__Çalışma Talimatları__.
1. Aşağıdaki Kılıçdaroğlu haberinden bir bölümü değiştirmeden yazın. "CHP Genel Başkanı Kemal" sözlerinin geçtiği yerden başlayın ve "bir araya geldi." sözlerinden sonra durun.
2. Aşağıdaki Kılıçdaroğlu haberine göre (a), (b) ve (c) ifadelerinin her biri için evet ya da hayır deyin. Kararı belirleyen sözleri haberden aynen alıntılayın.
(a) Kılıçdaroğlu, Kültürpark'taki bir restoranda Balkan göçmenlerinin kurduğu derneklerin temsilcileriyle buluştu.
(b) Kılıçdaroğlu, referandumun partilerle ilgili olduğunu söyledi.
(c) Halk oylaması 16 Mayıs'ta yapılacak.
3. Aşağıdaki Kılıçdaroğlu haberine göre cumhurbaşkanının taşıyacağı iki şapka nedir?

__Seçilmiş Metin__.

::::::::

Olay Gazetesi Bursa

‘Cumhurbaşkanlığı makamı aynı zamanda devletin sigortasıdır’

CHP Genel Başkanı Kılıçdaroğlu "Cumhurbaşkanlığı makamı hepimizin ortak değeridir. Ortak değer olmaktan cumhurbaşkanlığı makamını çıkarırsak, birliği temsil edecek unsur bulamayız. Çünkü cumhurbaşkanlığı aynı zamanda devletin sigortasıdır." dedi.

CHP Genel Başkanı Kemal Kılıçdaroğlu,  Kültürpark’taki bir restoranda Balkan göçmenleri tarafından kurulan derneklerin temsilcileriyle bir araya geldi.

 

Kemal Kılıçdaroğlu, burada yaptığı konuşmada, pek çok kişinin demokrasinin yeterince olmaması, baskı görmesi nedeniyle Balkan ülkelerinden Türkiye’ye göç ettiğini hatırlattı.

 

“Baskıyı aşmak demokratik bir ülkeye gitmek huzur içinde yaşamak için Türkiye’yi tercih ettiniz ve buraya geldiniz. Birlikte yaşıyoruz birlikte mücadele ediyoruz.” diyen Kılıçdaroğlu, 16 Nisan’da Türkiye’nin çok önemli bir halk oylaması ile karşı karşıya olduğunu, referandumun partilerle, kişilerle ilgisinin bulunmadığını belirtti.

 

Bu sorunun cevabını bulmak zorundayız”

 

Kılıçdaroğlu, referandumda Türkiye Cumhuriyeti Anayasası’nın önemli maddelerinin, ilkelerinin değiştirilip değiştirilmeyeceğinin oylanacağını vurgulayarak, şunları söyledi:

 

“Belli kurallar getiriyoruz ve bu kurallar içinde kalıcı bir süreç oluşturmaya çalışılıyor. Değişen ne? Bir, deniliyor ki hem cumhurbaşkanlığı makamını temsil etsin seçilen kişi aynı zamanda partinin genel başkanı olsun. Ne anlama geliyor? Sayın cumhurbaşkanı aynı zamanda partinin genel başkanı olacak dolayısıyla iki şapka taşıyacak. Şapkalardan birisi partinin genel başkanlığı, şapkalardan ikincisi cumhurbaşkanlığı. Bu cumhurbaşkanının tarafsız olmaması sonucunu doğruyor. O zaman sorumuz şu; cumhuriyetin kuruluşundan bu yana cumhurbaşkanları hep tarafsız oldu, 80 milyonu temsil etti, insanları, hepimizi temsil etti, arabasında Türk bayrağı taşıdı. Neden şimdi cumhurbaşkanı taraflı olacak, partizan olacak, partili olacak? Bu sorunun cevabını bulmak zorundayız.”

::::::::

__Alıntılanan Kayıtlar__.

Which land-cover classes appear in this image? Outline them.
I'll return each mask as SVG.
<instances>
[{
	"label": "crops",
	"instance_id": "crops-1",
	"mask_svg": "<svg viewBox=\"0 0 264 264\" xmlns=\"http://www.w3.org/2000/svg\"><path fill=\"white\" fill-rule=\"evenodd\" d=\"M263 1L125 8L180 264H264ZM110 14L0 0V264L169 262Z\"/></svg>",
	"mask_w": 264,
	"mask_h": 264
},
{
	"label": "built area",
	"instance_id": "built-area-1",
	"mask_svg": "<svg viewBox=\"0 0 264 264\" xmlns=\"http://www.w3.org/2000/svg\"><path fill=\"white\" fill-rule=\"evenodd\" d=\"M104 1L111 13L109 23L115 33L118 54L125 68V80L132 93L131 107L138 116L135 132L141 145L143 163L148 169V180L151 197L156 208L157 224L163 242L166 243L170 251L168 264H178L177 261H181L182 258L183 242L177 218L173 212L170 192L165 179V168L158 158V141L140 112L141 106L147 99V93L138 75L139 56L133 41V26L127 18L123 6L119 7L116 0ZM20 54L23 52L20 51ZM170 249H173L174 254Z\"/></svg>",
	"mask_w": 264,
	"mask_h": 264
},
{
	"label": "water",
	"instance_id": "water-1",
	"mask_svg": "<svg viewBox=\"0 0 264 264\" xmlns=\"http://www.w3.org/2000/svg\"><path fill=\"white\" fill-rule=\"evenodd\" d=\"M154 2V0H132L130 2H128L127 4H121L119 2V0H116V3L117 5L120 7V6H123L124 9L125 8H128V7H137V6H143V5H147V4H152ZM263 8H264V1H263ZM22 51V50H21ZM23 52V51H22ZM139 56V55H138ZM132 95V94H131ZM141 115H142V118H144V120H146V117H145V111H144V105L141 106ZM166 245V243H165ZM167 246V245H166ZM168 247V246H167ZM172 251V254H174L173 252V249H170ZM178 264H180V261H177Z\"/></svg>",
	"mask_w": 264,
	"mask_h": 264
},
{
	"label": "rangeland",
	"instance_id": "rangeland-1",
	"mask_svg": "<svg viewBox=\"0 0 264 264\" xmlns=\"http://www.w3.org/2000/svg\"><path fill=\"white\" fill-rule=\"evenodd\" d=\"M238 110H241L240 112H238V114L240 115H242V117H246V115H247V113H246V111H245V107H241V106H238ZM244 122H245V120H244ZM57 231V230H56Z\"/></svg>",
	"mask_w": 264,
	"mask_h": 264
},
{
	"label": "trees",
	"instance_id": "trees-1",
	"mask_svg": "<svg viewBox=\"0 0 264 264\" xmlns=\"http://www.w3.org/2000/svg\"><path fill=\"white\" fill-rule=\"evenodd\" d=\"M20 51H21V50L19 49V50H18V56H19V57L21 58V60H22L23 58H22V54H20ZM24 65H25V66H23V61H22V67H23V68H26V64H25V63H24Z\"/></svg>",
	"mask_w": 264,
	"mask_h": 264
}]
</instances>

::::::::

__Beklenen Yanıtlar__.
1.
CHP Genel Başkanı Kemal Kılıçdaroğlu,  Kültürpark’taki bir restoranda Balkan göçmenleri tarafından kurulan derneklerin temsilcileriyle bir araya geldi.

2.
(a) Evet: "Kültürpark’taki bir restoranda Balkan göçmenleri tarafından kurulan derneklerin temsilcileriyle bir araya geldi."
(b) Hayır: "referandumun partilerle, kişilerle ilgisinin bulunmadığını belirtti."
(c) Hayır: "16 Nisan’da Türkiye’nin çok önemli bir halk oylaması ile karşı karşıya olduğunu"

3. Partinin genel başkanlığı ve cumhurbaşkanlığı.